La météo intérieure de la plupart d’entre nous fait des siennes, depuis mars 2020. Courants violents, vents contraires, avec rafales brutales lors de chaque annonce présidentielle : nombre d’entre nous naviguons à vue. Dans un brouillard épais qui nous permet à peine d’anticiper le prochain iceberg.
J’ai reçu beaucoup de femmes dans mon cabinet de psychologue depuis mars 2020. La pandémie a affecté chacune d’entre elles.
- Certaines ont adopté une autre façon de vivre, plus souple et lente.
- D’autres ont surfé sur ces confinements pour se sortir elles-mêmes d’une prison intérieure dans laquelle elles croupissaient depuis trop longtemps.
- D’autres ont souffert de se sentir entravées à chaque restriction de liberté décidée par notre gouvernement.
- D’autres encore, ont vu tout le système familial dangereusement vaciller, ou se sont effondrées elles-mêmes.
Le point commun entre toutes ces réactions ?
C’est l’explosion des références, du connu, de l’habituel. Celui sur lequel on s’appuie pour pouvoir consacrer notre énergie au reste. Il y a tant de petites choses dont la permanence est précieuse : les horaires de sortie d’école, les jours de nounou, notre lieu de travail, notre environnement de quartier, les visages de notre entourage, les retrouvailles en famille l’été, notre cours de gym du jeudi soir, etc. Ces routines sont nécessaires au déploiement du reste de notre vie.
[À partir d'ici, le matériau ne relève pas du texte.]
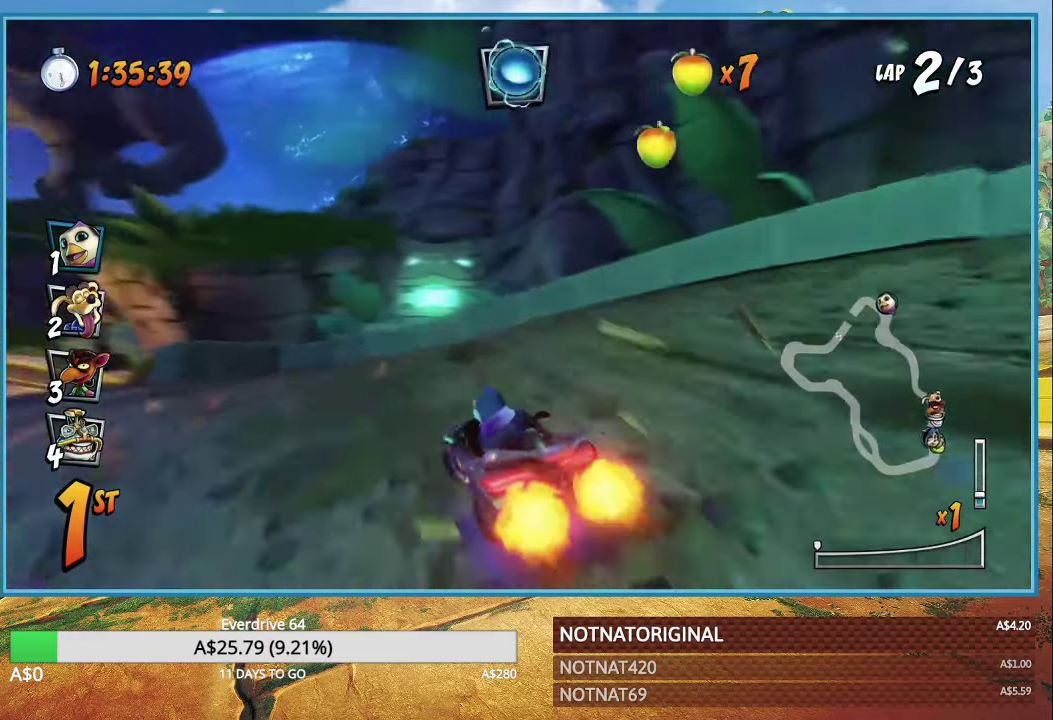
{"buttons": ["CROSS", "R1"], "left_stick": "left", "right_stick": "center", "events": []}
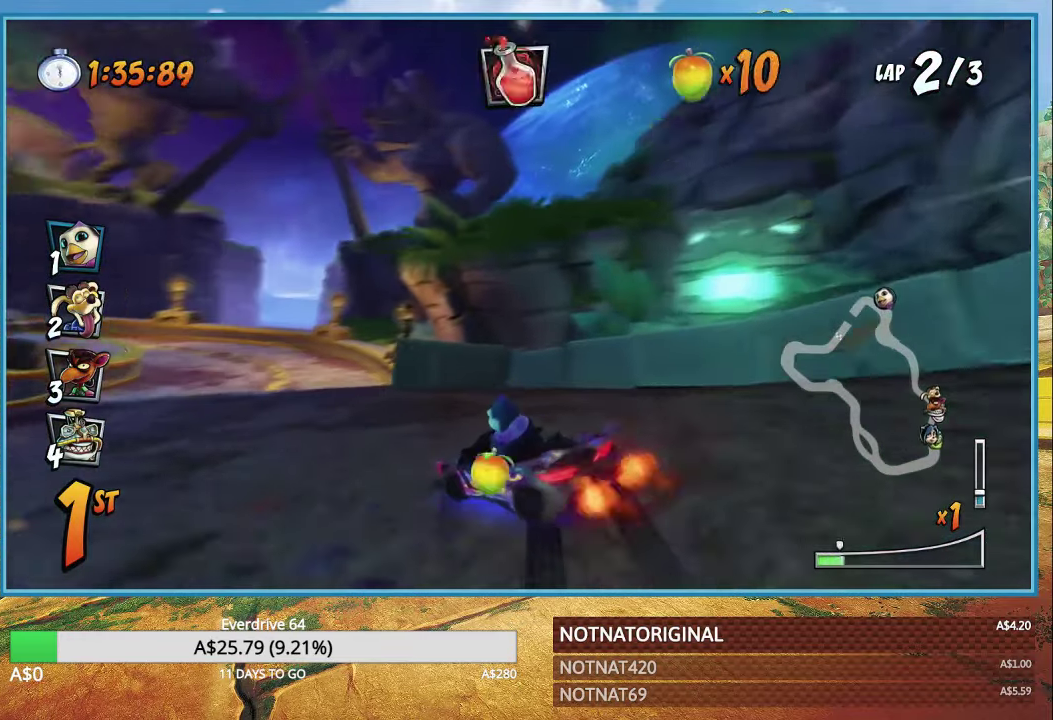
{"buttons": ["CROSS", "R1"], "left_stick": "left", "right_stick": "center", "events": [[117, "R1", "up"], [200, "R1", "down"]]}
C’est ce qu’on appelle des repères.
Caroline me disait :
« Il y a un an, j’attendais que les rythmes redeviennent “comme avant”, avant le confinement. Maintenant, je ne me souviens même plus de comment je vivais avant. Je vis un perpétuel ajustement, je me sens dans des sables mouvants, j’y passe tout mon temps. »
Chercher de nouvelles occupations pour les enfants quand les vacances ont été décalées, annuler le stage de danse prévu initialement, programmer des jours de télétravail, refaire le planning avec son conjoint, réduire la voilure sur le plan professionnel, déplacer ses rendez-vous, contacter les voisins pour mettre en place des tours de garde le mercredi puisque le centre aéré est fermé :
L’improvisation a pris une grande part dans la vie de la plupart de ces femmes.
Je dirais même plus, nous avons plongé encore plus profondément dans l’ère de l’immédiateté.
- Immédiateté liée à l’urgence de la situation, sans cesse réajustée, mais qui a supplanté tous nos repères.
- Immédiateté dictée déjà par le monde des écrans qui rythment nos journées de notifications, sonneries et sollicitations multiples.
Immédiateté qui nous rend présentes à l’urgence et absentes… à nous-mêmes ?
Oui, nous sommes présentes dans nos foyers plus que jamais ces temps-ci.
Mais ne sommes-nous pas en train de développer une forme de présence-absence ?
« Ah, mes enfants, je les vois beaucoup en ce moment ! », me dit Albane. Plus tard, nous réalisons ensemble que pourtant, elle ne les voit pas comme elle aime. Elle vit à côté d’eux, certes, mais vissée à son téléphone pour ré-organiser encore la semaine.
Un conjoint présent-absent, un parent présent-absent est bien là, physiquement, mais son attention est ailleurs. Et il croit être présent à l’autre, puisqu’il est là. Cette forme de présence-absence atteint la qualité de la relation, et peut affecter la sécurité affective de l’enfant qui fait face à un adulte présent-absent.
Alors je viens vous faire une proposition aujourd’hui.
Même prises dans ce tourbillon d’adaptation, même soumises aux urgences dictées par cette pandémie, comment pourrions-nous troquer l’immédiateté extérieure contre l’immédiateté intérieure ?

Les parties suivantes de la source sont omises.